The answer must be every line from the entries below that contains "Peeta".

____________

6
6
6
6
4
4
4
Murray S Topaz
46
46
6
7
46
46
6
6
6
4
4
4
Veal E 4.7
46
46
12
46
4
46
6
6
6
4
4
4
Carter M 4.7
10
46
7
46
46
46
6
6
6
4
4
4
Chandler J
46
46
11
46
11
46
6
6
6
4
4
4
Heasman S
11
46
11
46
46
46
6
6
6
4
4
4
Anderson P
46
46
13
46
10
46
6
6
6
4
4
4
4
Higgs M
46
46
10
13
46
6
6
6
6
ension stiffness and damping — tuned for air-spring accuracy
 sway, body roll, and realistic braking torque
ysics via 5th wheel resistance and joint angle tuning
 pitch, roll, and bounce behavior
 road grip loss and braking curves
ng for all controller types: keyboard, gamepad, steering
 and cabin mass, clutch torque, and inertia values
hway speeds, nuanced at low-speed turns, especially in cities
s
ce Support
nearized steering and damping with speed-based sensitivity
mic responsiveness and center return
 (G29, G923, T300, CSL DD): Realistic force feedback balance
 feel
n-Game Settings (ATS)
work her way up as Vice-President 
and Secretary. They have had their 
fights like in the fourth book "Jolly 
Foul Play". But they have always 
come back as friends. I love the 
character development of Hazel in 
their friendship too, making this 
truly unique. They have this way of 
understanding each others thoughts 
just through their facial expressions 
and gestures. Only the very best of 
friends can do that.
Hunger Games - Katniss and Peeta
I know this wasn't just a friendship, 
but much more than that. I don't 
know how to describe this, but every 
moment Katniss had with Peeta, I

____________

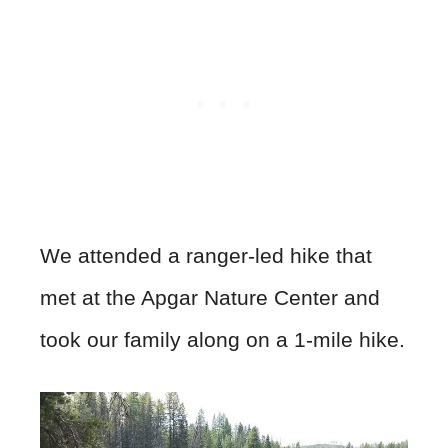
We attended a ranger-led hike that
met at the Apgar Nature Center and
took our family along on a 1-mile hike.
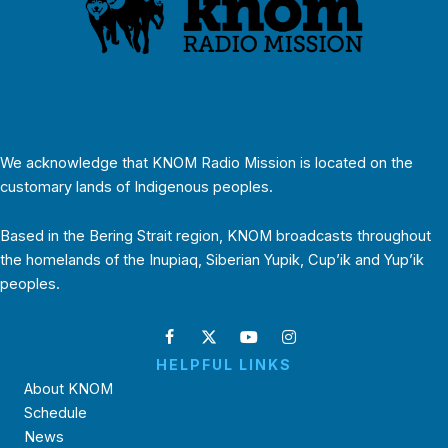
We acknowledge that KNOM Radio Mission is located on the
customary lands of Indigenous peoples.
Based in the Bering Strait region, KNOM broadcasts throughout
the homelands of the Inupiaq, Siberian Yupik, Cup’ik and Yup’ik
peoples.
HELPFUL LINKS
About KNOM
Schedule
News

____________

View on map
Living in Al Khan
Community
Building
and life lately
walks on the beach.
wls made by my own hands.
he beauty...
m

____________

■ **Solved exercise**:
Hunger Games - Katniss and Peeta
moment Katniss had with Peeta, I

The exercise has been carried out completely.